## The task:
Copy out everything in the records from the line containing "right elbow: (597, 417, 14)" down to the line containing "right wrist: (628, 377, 14)", changing "wrist" to "hand" wherever it occurs and leaving everything else unchanged.

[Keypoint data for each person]
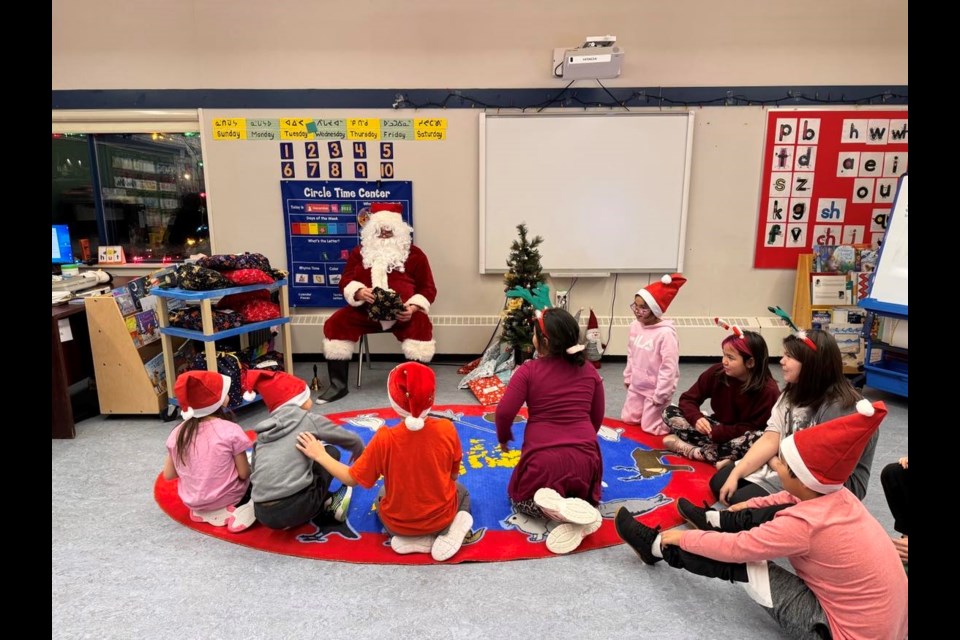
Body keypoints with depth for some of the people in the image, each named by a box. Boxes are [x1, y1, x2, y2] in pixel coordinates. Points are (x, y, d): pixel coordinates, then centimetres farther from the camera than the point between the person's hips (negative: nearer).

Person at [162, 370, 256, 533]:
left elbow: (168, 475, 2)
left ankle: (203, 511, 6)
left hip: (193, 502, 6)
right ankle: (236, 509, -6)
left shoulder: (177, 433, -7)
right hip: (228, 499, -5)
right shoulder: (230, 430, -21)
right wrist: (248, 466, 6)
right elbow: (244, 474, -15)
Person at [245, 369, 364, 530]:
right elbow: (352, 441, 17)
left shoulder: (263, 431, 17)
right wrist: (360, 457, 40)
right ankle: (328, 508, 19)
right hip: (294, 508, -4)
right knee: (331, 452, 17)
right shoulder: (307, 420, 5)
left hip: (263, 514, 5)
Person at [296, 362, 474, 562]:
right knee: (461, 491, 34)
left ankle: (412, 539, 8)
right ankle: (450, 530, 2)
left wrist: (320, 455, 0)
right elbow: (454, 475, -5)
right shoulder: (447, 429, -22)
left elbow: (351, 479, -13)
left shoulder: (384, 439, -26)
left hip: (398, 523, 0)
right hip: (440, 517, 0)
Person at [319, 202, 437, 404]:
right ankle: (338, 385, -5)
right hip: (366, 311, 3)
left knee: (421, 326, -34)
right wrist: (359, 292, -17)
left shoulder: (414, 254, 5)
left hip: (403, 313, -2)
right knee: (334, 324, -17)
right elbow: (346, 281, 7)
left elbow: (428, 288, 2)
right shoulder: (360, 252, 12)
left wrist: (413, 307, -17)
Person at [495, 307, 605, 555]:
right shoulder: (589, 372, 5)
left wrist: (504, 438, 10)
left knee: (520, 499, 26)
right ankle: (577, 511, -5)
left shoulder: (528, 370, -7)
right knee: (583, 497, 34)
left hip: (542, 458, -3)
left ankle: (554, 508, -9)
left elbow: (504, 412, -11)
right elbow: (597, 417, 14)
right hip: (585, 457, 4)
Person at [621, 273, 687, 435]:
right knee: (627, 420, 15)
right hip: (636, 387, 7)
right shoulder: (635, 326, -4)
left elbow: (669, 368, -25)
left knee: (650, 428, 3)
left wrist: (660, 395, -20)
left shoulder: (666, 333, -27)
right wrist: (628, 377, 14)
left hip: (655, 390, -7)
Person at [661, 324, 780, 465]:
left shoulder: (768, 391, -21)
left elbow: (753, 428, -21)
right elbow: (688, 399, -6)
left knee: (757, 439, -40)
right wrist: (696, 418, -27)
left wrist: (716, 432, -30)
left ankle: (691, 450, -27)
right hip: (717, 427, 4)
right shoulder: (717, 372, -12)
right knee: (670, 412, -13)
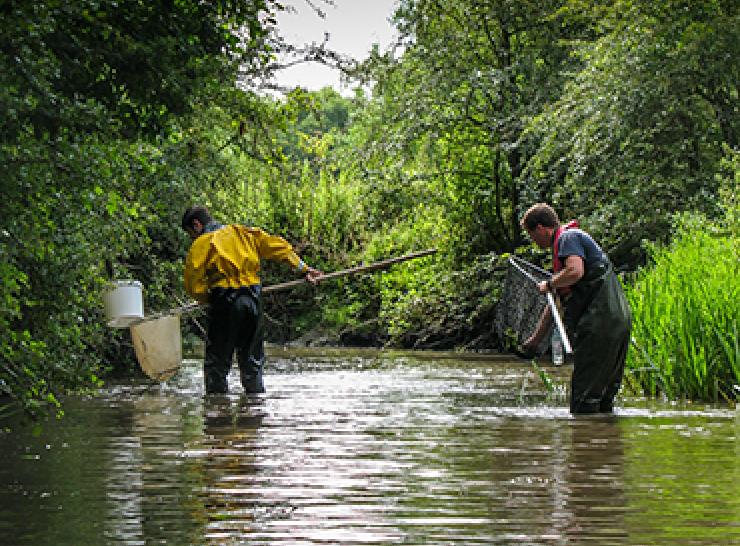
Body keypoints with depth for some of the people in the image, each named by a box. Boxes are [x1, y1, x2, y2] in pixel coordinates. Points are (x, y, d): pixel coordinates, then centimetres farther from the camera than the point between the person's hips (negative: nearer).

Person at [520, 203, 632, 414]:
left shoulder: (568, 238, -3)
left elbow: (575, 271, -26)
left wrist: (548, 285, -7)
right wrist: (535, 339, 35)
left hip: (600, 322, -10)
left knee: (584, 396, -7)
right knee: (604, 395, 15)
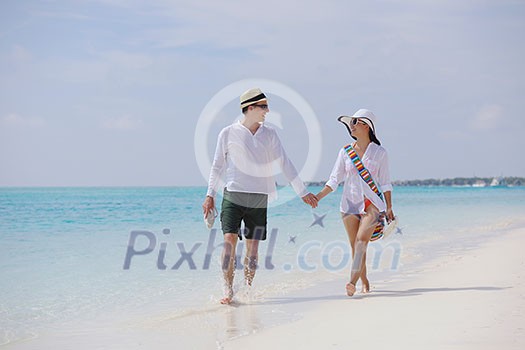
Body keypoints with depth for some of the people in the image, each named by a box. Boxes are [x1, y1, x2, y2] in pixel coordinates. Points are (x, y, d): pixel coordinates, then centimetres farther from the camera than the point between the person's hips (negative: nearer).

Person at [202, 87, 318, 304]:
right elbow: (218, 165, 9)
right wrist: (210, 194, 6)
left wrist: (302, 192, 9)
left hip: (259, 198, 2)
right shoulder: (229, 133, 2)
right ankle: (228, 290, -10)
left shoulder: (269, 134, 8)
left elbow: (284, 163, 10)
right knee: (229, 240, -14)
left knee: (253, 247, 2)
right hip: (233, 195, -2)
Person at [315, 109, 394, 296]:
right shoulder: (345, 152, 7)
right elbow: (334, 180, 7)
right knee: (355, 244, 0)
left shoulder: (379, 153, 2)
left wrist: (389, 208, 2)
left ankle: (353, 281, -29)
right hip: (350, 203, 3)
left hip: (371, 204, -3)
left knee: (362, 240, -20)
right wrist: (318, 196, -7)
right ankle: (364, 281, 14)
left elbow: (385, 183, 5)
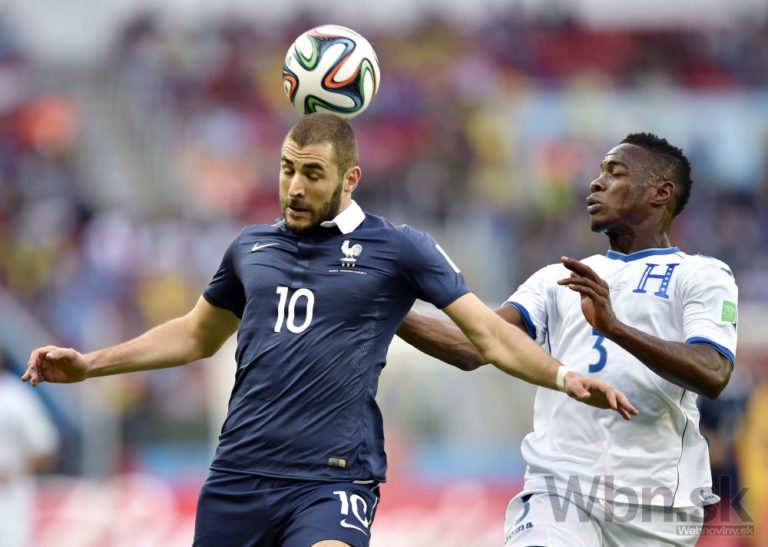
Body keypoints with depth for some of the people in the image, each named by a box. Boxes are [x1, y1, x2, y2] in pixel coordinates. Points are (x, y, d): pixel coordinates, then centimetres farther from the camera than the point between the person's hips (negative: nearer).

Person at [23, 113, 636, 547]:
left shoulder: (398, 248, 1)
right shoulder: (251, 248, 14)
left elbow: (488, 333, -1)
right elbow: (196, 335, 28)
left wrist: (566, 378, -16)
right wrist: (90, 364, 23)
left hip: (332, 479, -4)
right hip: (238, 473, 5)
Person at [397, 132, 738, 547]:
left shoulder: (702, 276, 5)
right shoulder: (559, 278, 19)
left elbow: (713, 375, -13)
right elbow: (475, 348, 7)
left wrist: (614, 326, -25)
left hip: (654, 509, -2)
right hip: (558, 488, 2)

...

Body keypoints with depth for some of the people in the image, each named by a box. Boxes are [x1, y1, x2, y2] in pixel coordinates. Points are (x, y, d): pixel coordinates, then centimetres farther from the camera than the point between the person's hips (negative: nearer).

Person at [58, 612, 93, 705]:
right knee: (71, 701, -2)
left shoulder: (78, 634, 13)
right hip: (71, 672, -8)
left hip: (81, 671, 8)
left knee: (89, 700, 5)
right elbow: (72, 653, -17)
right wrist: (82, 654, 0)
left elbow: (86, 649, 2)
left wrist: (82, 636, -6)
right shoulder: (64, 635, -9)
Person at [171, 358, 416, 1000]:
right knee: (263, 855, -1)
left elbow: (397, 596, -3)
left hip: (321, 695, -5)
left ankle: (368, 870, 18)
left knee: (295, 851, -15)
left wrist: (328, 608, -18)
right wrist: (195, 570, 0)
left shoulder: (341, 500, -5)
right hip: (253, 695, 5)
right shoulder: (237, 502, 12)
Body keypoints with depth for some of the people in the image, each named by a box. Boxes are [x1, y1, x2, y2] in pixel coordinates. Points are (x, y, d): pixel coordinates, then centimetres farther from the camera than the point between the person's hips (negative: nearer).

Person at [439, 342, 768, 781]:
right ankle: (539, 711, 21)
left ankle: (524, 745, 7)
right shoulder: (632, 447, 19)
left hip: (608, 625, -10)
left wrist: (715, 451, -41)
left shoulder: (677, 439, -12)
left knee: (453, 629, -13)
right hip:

## Output of the task:
right elbow: (597, 417, 14)
right hip: (585, 457, 4)
Person at [621, 273, 687, 435]:
right knee: (627, 420, 15)
right hip: (636, 387, 7)
right shoulder: (635, 326, -4)
left elbow: (669, 368, -25)
left knee: (650, 428, 3)
left hand: (660, 395, -20)
left shoulder: (666, 333, -27)
right hand: (628, 377, 14)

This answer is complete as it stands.